[Work instructions]: Swap every "common name" for "vernacular name" in the lines of all the records below, changing nothing else. Leave the pictures out of your output.
----
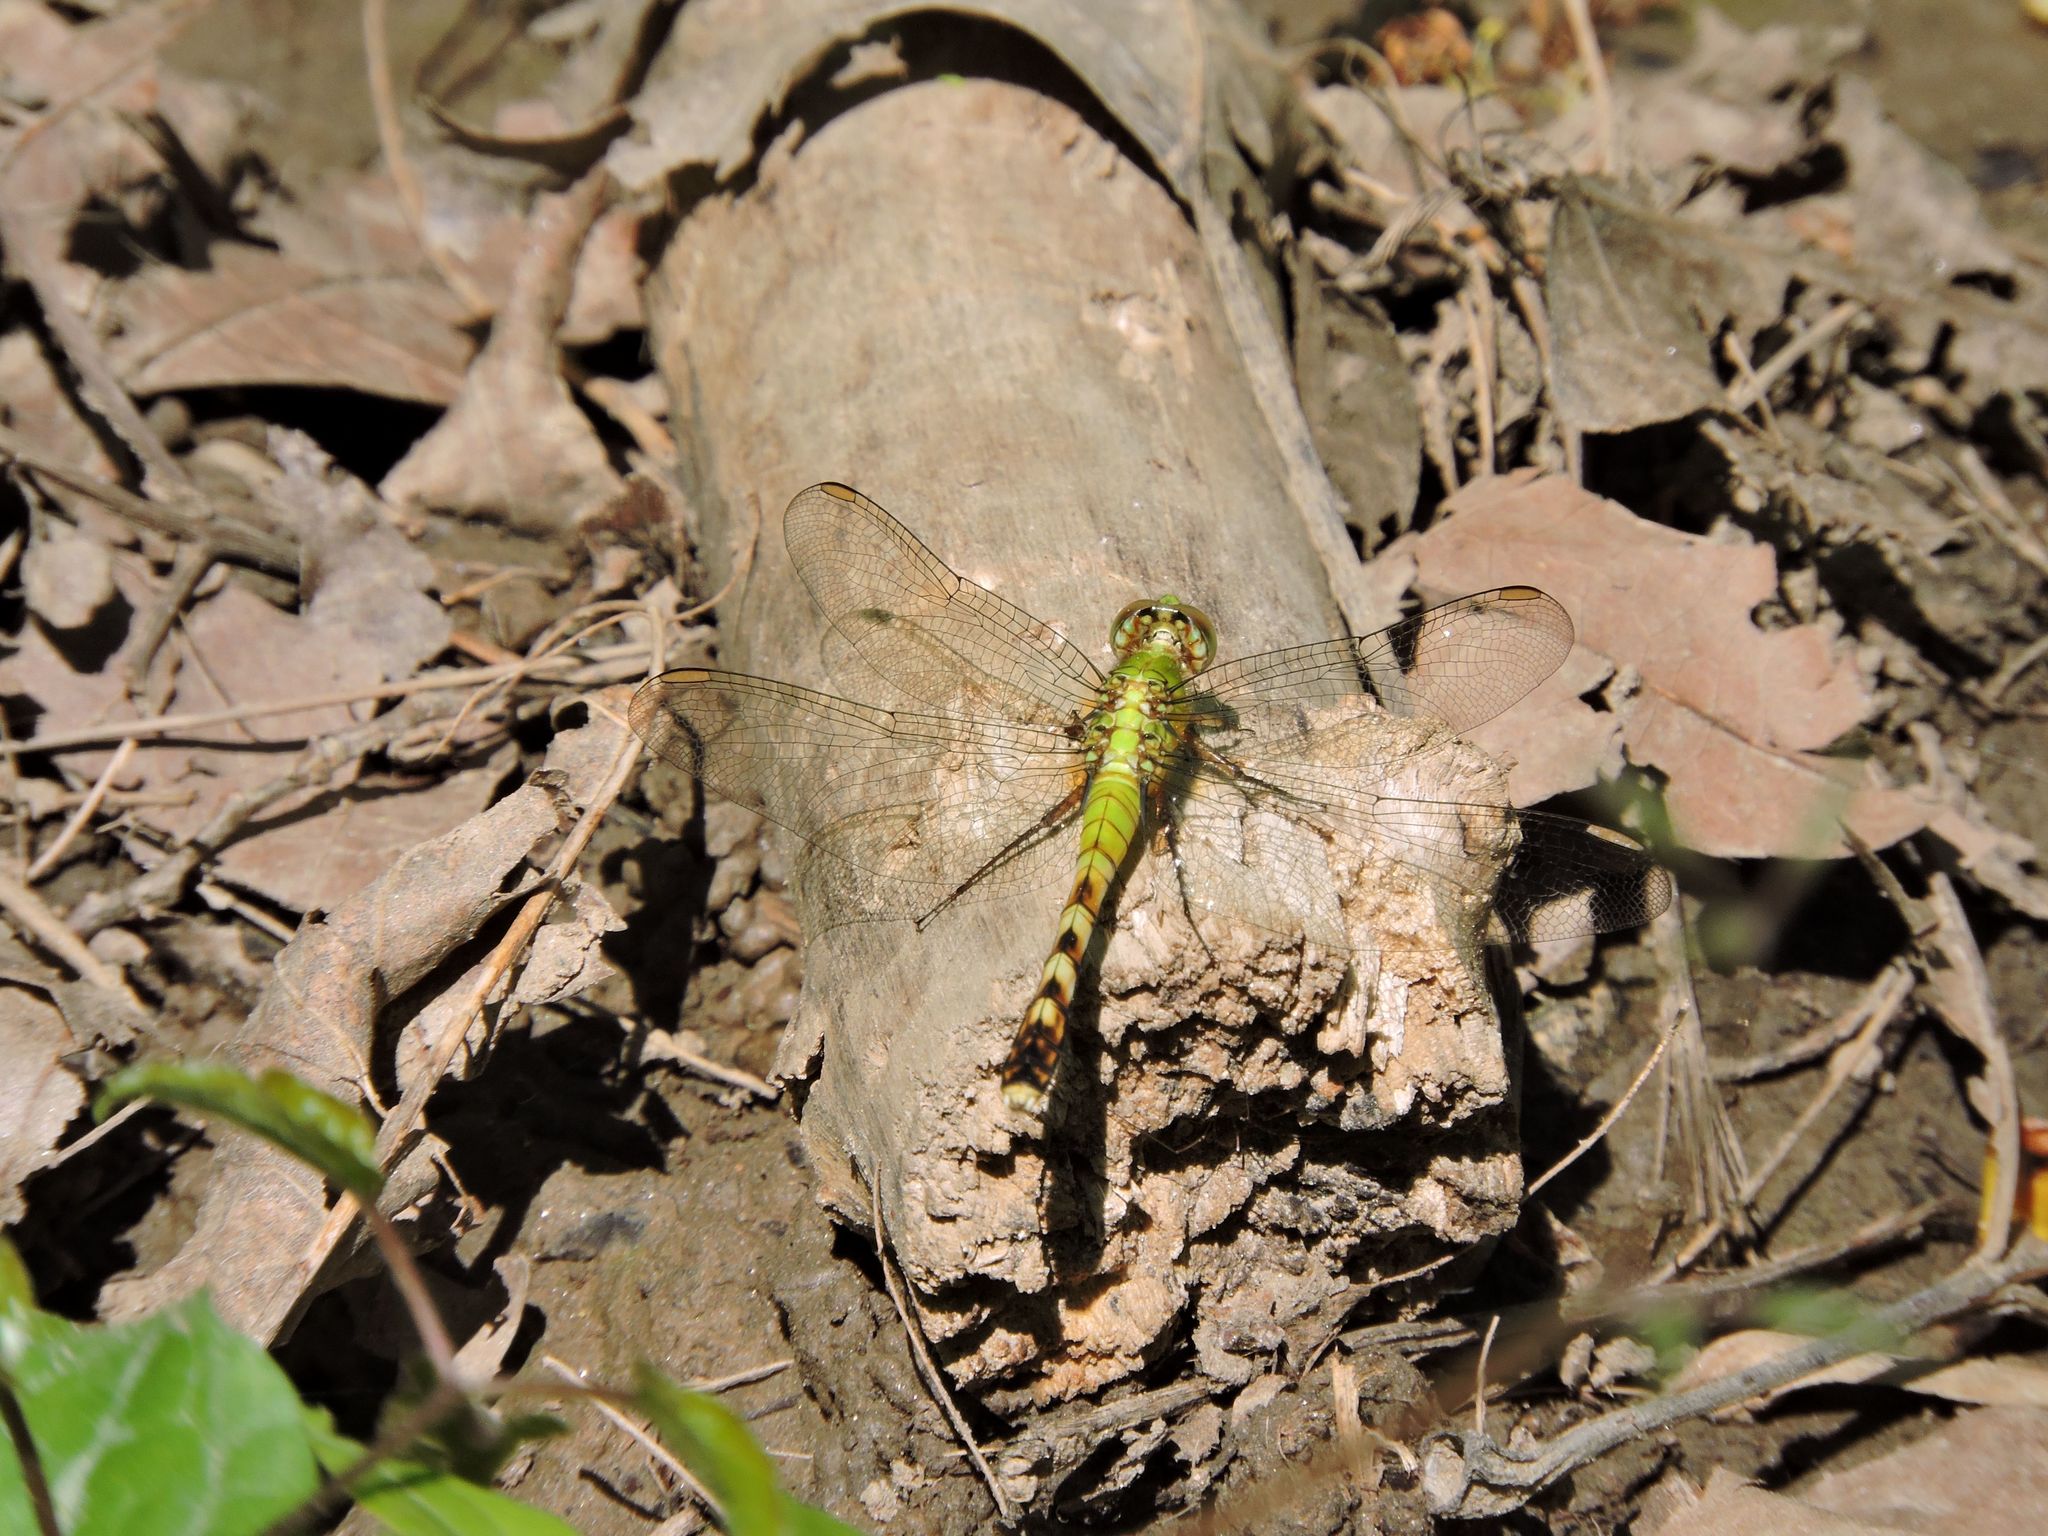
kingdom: Animalia
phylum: Arthropoda
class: Insecta
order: Odonata
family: Libellulidae
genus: Erythemis
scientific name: Erythemis simplicicollis
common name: Eastern pondhawk
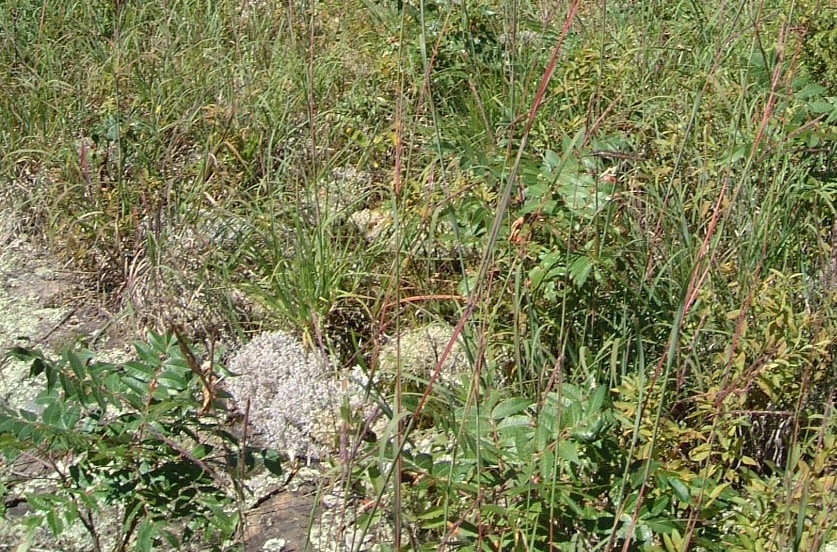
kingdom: Plantae
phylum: Tracheophyta
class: Magnoliopsida
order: Sapindales
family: Anacardiaceae
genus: Rhus
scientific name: Rhus glabra
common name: Scarlet sumac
----
[Response]:
kingdom: Animalia
phylum: Arthropoda
class: Insecta
order: Odonata
family: Libellulidae
genus: Erythemis
scientific name: Erythemis simplicicollis
vernacular name: Eastern pondhawk
kingdom: Plantae
phylum: Tracheophyta
class: Magnoliopsida
order: Sapindales
family: Anacardiaceae
genus: Rhus
scientific name: Rhus glabra
vernacular name: Scarlet sumac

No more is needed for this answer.